Thursday 27 August 2009

WRITING TIP: Use on-line time wisely

What can an author do to use his/her limited on-line time wisely?

He/she can adopt an on-line strategy based on three questions:

(a) Who do you want to connect with?
(b) What do you want your audience for ?
(c) Where is the best place to connect with them?

Before you commit any time to a social network in an effort to connect with an audience, first make sure the people you want to reach are there.

Click here for the full article by Eoin Purcell on the Writers and Artists website.

About Eoin: Eoin Purcell has worked as a commissioning editor for Mercier Press and Nonsuch Ireland.

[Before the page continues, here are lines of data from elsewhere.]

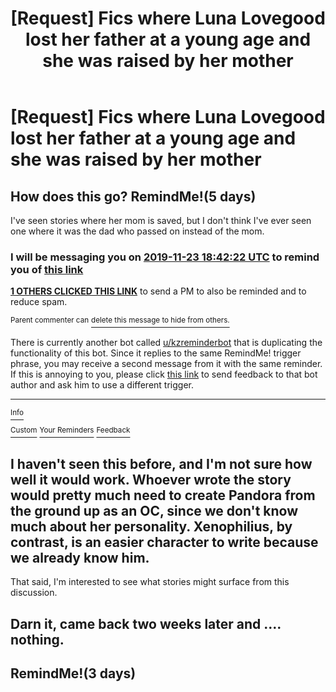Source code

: #+TITLE: [Request] Fics where Luna Lovegood lost her father at a young age and she was raised by her mother

* [Request] Fics where Luna Lovegood lost her father at a young age and she was raised by her mother
:PROPERTIES:
:Author: CryptidGrimnoir
:Score: 13
:DateUnix: 1574084268.0
:DateShort: 2019-Nov-18
:FlairText: Request
:END:

** How does this go? RemindMe!(5 days)

I've seen stories where her mom is saved, but I don't think I've ever seen one where it was the dad who passed on instead of the mom.
:PROPERTIES:
:Author: twobikes
:Score: 2
:DateUnix: 1574102542.0
:DateShort: 2019-Nov-18
:END:

*** I will be messaging you on [[http://www.wolframalpha.com/input/?i=2019-11-23%2018:42:22%20UTC%20To%20Local%20Time][*2019-11-23 18:42:22 UTC*]] to remind you of [[https://np.reddit.com/r/HPfanfiction/comments/dy3a72/request_fics_where_luna_lovegood_lost_her_father/f7yycbp/][*this link*]]

[[https://np.reddit.com/message/compose/?to=RemindMeBot&subject=Reminder&message=%5Bhttps%3A%2F%2Fwww.reddit.com%2Fr%2FHPfanfiction%2Fcomments%2Fdy3a72%2Frequest_fics_where_luna_lovegood_lost_her_father%2Ff7yycbp%2F%5D%0A%0ARemindMe%21%202019-11-23%2018%3A42%3A22%20UTC][*1 OTHERS CLICKED THIS LINK*]] to send a PM to also be reminded and to reduce spam.

^{Parent commenter can} [[https://np.reddit.com/message/compose/?to=RemindMeBot&subject=Delete%20Comment&message=Delete%21%20dy3a72][^{delete this message to hide from others.}]]

There is currently another bot called [[/u/kzreminderbot][u/kzreminderbot]] that is duplicating the functionality of this bot. Since it replies to the same RemindMe! trigger phrase, you may receive a second message from it with the same reminder. If this is annoying to you, please click [[https://np.reddit.com/message/compose/?to=kzreminderbot&subject=Feedback%21%20KZ%20Reminder%20Bot][this link]] to send feedback to that bot author and ask him to use a different trigger.

--------------

[[https://np.reddit.com/r/RemindMeBot/comments/c5l9ie/remindmebot_info_v20/][^{Info}]]

[[https://np.reddit.com/message/compose/?to=RemindMeBot&subject=Reminder&message=%5BLink%20or%20message%20inside%20square%20brackets%5D%0A%0ARemindMe%21%20Time%20period%20here][^{Custom}]]
[[https://np.reddit.com/message/compose/?to=RemindMeBot&subject=List%20Of%20Reminders&message=MyReminders%21][^{Your Reminders}]]
[[https://np.reddit.com/message/compose/?to=Watchful1&subject=RemindMeBot%20Feedback][^{Feedback}]]
:PROPERTIES:
:Author: RemindMeBot
:Score: 2
:DateUnix: 1574102570.0
:DateShort: 2019-Nov-18
:END:


** I haven't seen this before, and I'm not sure how well it would work. Whoever wrote the story would pretty much need to create Pandora from the ground up as an OC, since we don't know much about her personality. Xenophilius, by contrast, is an easier character to write because we already know him.

That said, I'm interested to see what stories might surface from this discussion.
:PROPERTIES:
:Author: MolochDhalgren
:Score: 2
:DateUnix: 1574105614.0
:DateShort: 2019-Nov-18
:END:


** Darn it, came back two weeks later and .... nothing.
:PROPERTIES:
:Author: twobikes
:Score: 2
:DateUnix: 1575316248.0
:DateShort: 2019-Dec-02
:END:


** RemindMe!(3 days)
:PROPERTIES:
:Author: HDX17
:Score: 1
:DateUnix: 1574194590.0
:DateShort: 2019-Nov-19
:END:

He contributes columns to The Bookseller magazine and writes a blog at www.eoinpurcellsblog.com.

Thursday 13 August 2009

WRITING TIP: What is a Character Arc?

We're often told that the characters in our novels must grow and change. But how do we plan that growth when we're outlining our story? The easiest way is to design a character arc for each major character.

A basic character arc will look something like this:

1. Emotional Wound: Question: what has damaged the character? Answer: His father abandoned him as a child and he doesn't know how to love anyone.

2. Inner Goal: Question: What unconsciously motivates the hero? Answer: His inner need to be loved; the growth he must undergo through the story is that he must learn how to love someone else before he can believe that he is loved.

3. Character Flaw: Question: What stops the character from reaching his inner goal? Answer: He is unable to trust that someone else will love him enough to stay.

4. Turning Point: Question: What happens to make the hero begin to change? Answer: He meets a woman and falls in love.

5. Black Moment: Question: What makes him believe all is lost? Answer: He sees the woman kiss another man and climb into a car with him and thinks she is abandoning him.

6: Climax: Question: How does the hero take action based on his inner changes (refer point 4). Answer: He decides to ask her for an explanation, where before he would have never spoken to her again.

7. Resolution: Question: How is the conflict resolved in such a way that the character's inner changes have become permanent? Answer: He drives to her flat to speak to her about what he saw. She invites him in to meet her long-lost brother who is the man she was kissing. The hero - relieved that he had not just walked away - shakes the brother's hand and asks her to marry him. They live happily ever after.

For more complicated stories, the character arc becomes more complex. For example, in a tragedy the hero would not experience a "black moment", when everything seems lost but then turns out fine (because of his inner growth has changed his behaviour). Rather, he would experience a moment when everything seems as if it will turn out fine but, in the climax that follows, his fatal flaws (those that he has not been able to overcome) will bring about a tragic resolution.

Drawing up a character arc will help you create more compelling characters who grow and change as your story progresses along the twists and turns of your plot.

You can read more about character arcs here and here and here.

Thursday 6 August 2009

WRITING PROGRESS: She lives!

Oops. July has passed with nary a blogpost. I'll blame it on the exceptionally cold winter we've had which, as a warm-blooded South African, I've found intolerable. In fact, the cold filled me with hebetude*. But spring is busy springing if the bird activity and unfurling blossoms are anything to go by. Summer is on its way and hopefully normality will return to my life.

As this is supposed to be my writing blog, let's look at writing news. My husband's two books are well into production. His first publisher's deadline (the co-authored book on tax administration) is 31 August and, despite currently travelling around the country presenting a workshop, he's happy that he'll meet it. His own book (on taxpayer's rights in South Africa) is also jogging along nicely and that should be out early next year. So at least one writer in the family will soon have a book on the shelf.

My own writing has taken a back seat to the many family needs this year. Ah well. Que sera sera. I've had a few more rejections and have decided that I need to revamp my query letter and my synopsis. So, that - now life is warming up and settling down - is my immediate writing goal. Afterwards, it'll be time to leap into the abyss of the blank page and start the mindmap of the new novel which I wanted to begin way back in June. Rather late than never!

Blogging will, sadly, have to remain a fairly low priority, but I will try to be slightly more active than the past few months.

Happy writing all and I hope you've all had a great summer (the Northerner's) and a bearable winter (the Southerner's)!